The Times reporters – and Chait – could have tested their assumptions by asking a few simple questions. They might have learned that President Clinton maintained a cash reserve fund in the foundation that sustained its life-saving programs during the worst of the recession, when donations shrank. Not so “disorganized,” as it turns out.
Finally, Chait lifts a lengthy passage from a New Yorker article by Ryan Lizza, arguing that Bill Clinton favored Hillary’s appointment as Secretary of State to somehow benefit himself and his foundation. It suggests that foreign leaders attended the Clinton Global Initiative’s annual New York meeting — and foreign donors gave to the foundation — because of her position in government.
To bolster this notion, Lizza quoted an anonymous source: “‘Bill Clinton’s been able to continue to be the Bill Clinton we know, in large part because of his relationship with the White House and because his wife is the Secretary of State,’” the Clinton associate said. “‘It worked out very well for him.
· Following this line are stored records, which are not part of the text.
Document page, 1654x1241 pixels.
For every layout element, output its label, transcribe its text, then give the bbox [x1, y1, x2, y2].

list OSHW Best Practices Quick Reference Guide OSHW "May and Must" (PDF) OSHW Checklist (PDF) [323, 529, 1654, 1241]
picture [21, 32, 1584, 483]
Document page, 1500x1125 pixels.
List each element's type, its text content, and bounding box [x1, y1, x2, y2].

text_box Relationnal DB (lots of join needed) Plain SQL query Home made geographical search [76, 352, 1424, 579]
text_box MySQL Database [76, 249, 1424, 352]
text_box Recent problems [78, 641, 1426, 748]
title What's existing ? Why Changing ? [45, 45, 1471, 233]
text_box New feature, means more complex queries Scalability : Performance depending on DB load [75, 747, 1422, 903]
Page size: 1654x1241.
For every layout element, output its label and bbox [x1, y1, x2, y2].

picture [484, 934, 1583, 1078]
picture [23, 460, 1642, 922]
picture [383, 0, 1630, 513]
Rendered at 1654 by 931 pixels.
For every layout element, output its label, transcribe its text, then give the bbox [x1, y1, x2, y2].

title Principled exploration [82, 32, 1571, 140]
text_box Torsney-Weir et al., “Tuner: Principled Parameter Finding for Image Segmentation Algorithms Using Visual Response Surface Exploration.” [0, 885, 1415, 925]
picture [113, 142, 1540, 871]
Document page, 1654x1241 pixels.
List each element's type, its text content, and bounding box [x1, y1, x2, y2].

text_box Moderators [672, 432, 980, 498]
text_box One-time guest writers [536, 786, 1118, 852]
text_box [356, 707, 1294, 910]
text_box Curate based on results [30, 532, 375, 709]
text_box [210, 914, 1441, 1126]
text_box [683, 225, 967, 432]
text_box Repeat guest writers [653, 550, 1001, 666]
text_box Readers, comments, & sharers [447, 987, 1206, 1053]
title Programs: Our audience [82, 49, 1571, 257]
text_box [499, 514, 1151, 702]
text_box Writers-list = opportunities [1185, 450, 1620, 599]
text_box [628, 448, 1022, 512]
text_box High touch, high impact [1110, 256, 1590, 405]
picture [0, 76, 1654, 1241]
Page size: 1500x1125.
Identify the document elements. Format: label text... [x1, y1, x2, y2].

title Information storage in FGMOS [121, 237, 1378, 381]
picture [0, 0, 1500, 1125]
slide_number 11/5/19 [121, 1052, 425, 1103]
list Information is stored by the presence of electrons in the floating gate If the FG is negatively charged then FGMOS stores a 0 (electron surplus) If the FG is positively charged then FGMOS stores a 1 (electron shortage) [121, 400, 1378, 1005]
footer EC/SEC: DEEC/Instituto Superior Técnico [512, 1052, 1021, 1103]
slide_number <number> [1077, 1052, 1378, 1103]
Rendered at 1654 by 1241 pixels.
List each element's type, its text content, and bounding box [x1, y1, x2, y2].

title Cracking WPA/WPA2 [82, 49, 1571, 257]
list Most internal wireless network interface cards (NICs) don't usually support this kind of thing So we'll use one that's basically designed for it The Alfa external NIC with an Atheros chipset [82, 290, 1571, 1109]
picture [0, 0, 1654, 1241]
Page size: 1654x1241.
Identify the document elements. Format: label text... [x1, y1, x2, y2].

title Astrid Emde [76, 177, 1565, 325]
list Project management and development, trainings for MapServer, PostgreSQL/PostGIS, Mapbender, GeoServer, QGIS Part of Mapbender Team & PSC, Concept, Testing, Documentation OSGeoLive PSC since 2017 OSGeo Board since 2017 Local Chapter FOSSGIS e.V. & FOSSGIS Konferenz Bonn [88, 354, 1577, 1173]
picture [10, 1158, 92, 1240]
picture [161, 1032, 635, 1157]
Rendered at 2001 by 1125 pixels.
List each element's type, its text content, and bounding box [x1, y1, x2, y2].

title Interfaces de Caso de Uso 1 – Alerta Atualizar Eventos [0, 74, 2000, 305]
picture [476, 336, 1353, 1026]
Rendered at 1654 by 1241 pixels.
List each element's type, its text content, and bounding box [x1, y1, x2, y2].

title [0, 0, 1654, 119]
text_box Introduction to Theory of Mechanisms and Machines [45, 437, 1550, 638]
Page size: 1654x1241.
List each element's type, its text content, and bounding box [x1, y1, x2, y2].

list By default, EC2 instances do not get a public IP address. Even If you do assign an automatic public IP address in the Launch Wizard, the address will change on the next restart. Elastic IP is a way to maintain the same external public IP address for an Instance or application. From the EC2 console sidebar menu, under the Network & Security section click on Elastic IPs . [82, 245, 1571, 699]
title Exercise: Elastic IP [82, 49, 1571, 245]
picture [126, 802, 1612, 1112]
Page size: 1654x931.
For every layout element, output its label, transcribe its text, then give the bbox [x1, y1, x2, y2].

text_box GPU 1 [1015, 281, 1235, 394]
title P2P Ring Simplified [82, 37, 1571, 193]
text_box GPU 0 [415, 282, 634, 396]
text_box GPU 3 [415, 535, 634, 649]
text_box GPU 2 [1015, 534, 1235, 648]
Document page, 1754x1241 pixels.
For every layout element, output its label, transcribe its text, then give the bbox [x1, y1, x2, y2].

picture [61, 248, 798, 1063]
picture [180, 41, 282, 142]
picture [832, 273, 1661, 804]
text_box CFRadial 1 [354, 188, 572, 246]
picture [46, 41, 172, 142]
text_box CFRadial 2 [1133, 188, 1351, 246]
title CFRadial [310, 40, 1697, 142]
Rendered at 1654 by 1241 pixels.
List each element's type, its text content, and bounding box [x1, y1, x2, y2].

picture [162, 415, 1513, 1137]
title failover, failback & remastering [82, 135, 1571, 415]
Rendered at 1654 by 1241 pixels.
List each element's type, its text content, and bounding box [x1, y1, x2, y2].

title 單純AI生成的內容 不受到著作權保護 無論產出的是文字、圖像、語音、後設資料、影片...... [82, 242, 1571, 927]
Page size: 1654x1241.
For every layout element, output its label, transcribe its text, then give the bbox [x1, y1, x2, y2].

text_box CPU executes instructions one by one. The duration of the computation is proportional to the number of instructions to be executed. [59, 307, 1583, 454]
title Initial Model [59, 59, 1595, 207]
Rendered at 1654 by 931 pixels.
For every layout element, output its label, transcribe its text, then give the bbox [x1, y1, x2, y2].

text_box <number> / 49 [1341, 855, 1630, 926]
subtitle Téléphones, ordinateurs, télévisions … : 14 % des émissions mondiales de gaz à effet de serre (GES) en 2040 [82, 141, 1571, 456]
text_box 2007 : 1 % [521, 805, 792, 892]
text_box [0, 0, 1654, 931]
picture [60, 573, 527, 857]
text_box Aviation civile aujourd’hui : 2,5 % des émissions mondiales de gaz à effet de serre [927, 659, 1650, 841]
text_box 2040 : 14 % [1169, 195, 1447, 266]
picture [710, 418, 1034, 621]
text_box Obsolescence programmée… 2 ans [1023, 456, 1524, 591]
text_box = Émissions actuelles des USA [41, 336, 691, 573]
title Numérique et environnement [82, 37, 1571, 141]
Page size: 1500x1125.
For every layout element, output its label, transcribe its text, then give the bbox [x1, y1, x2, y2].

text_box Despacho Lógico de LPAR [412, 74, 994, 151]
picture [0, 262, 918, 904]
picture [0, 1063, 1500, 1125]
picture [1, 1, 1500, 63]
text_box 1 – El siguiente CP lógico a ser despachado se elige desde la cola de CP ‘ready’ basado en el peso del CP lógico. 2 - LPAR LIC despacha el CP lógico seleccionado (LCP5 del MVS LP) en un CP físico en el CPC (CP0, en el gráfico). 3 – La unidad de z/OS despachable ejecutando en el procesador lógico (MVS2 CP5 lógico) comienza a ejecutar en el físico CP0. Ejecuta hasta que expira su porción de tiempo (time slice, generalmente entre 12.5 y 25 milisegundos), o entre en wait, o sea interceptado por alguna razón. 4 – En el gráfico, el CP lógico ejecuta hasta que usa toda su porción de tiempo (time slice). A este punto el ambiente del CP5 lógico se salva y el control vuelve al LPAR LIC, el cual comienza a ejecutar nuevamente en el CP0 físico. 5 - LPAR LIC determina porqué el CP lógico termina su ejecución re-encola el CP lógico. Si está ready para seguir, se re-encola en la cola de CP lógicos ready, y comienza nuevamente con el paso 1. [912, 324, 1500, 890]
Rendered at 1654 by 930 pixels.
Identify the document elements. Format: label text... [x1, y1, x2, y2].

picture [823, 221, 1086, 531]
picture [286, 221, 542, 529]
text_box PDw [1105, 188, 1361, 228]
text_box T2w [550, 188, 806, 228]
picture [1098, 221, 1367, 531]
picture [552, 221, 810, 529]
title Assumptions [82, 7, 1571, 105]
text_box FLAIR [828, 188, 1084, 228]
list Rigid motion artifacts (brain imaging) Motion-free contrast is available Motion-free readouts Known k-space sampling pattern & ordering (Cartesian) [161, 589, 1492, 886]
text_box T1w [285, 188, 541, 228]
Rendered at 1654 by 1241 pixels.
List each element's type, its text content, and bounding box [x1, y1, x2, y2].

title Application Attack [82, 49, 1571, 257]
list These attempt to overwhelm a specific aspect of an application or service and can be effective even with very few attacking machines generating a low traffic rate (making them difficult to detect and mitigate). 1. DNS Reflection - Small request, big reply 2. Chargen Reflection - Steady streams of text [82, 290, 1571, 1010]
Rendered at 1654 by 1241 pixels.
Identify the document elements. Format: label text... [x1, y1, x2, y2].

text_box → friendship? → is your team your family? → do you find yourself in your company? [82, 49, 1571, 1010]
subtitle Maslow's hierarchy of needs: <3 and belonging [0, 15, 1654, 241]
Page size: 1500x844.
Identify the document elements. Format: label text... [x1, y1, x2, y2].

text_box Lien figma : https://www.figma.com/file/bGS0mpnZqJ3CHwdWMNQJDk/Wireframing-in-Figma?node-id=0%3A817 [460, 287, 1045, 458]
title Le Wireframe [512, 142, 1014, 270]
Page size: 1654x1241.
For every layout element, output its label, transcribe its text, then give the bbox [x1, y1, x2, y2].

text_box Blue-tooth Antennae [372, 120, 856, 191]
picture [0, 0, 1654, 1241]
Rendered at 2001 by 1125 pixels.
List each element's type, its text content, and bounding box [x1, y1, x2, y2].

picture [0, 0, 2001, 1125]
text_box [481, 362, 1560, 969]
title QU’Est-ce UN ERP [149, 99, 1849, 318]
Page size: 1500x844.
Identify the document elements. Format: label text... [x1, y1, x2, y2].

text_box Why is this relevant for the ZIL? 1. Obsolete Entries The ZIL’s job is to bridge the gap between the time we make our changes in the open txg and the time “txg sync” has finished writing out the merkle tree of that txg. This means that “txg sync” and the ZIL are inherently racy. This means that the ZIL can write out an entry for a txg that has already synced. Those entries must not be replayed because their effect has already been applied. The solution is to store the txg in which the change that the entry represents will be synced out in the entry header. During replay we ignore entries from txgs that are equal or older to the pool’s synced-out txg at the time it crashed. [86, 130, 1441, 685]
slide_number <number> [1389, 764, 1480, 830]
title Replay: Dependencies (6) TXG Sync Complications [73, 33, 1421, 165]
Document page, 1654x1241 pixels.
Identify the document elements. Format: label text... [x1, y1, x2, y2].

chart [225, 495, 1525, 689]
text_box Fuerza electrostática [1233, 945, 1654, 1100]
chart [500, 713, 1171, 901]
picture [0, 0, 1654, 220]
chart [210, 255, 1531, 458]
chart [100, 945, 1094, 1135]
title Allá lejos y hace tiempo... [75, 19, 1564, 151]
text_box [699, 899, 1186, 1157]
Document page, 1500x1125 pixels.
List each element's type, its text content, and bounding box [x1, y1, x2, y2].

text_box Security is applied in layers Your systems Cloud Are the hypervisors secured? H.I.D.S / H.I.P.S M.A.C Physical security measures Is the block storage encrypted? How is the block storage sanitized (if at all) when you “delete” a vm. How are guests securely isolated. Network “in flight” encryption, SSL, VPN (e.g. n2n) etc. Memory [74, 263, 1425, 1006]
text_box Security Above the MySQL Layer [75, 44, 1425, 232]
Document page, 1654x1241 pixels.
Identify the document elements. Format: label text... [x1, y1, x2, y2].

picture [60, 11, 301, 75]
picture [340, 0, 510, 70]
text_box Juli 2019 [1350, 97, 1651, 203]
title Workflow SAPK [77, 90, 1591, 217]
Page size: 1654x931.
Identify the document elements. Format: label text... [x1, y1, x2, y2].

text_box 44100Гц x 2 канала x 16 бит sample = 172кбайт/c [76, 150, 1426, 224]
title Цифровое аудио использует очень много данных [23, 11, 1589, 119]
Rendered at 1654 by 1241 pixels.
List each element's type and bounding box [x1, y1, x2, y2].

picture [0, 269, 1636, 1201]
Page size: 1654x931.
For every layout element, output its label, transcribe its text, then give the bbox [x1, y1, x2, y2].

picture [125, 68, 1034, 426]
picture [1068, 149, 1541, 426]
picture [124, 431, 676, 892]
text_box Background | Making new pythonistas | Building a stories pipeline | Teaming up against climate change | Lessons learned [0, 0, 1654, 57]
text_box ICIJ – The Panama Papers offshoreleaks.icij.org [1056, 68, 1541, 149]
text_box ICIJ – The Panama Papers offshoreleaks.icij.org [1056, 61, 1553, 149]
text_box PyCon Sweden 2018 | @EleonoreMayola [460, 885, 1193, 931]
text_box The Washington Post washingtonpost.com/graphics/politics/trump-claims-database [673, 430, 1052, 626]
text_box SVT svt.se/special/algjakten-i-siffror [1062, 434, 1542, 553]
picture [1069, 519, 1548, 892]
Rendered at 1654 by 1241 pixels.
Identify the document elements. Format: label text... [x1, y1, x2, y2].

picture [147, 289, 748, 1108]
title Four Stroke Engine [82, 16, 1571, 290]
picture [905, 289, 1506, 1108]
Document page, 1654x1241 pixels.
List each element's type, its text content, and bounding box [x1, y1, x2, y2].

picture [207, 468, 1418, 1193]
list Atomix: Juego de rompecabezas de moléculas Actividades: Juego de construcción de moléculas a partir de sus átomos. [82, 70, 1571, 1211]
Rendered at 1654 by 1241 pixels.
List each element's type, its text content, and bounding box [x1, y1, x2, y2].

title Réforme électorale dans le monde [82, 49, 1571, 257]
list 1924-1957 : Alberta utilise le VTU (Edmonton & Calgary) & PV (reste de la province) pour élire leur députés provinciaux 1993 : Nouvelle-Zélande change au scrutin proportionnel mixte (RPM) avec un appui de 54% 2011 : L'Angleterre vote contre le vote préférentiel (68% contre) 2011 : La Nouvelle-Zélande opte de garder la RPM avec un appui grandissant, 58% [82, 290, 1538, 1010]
That may be a very cynical way to look at it, but that’s a fact. A lot of the stuff he’s doing internationally is aided by his level of access.’“
That is simply nonsense, as anyone having even the barest familiarity with the facts could attest. The Clinton Global Initiative began in 2005, four years before anyone imagined Hillary Clinton would ever be named Secretary of State, with a stellar roster of present and former foreign heads of state and other leaders that included British prime minister Tony Blair and Secretary of State Condoleezza Rice.
The Washington Postdescribed that first meeting as Clinton’s own “mini-General Assembly of presidents, prime ministers, kings and other pooh-bahs.” And the foundation has benefited from the support of foreign governments, principally U.S. allies like Norway, Ireland, the United Kingdom, and Canada, as well as individual foreign donors, since no later than 2002. He could have looked that up quite easily, too.
For someone who knows very little, Chait is very opinionated (and loud). His ignorance was amplified by excited links in Politico and the Drudge Report – which may be what he really wanted in the first place.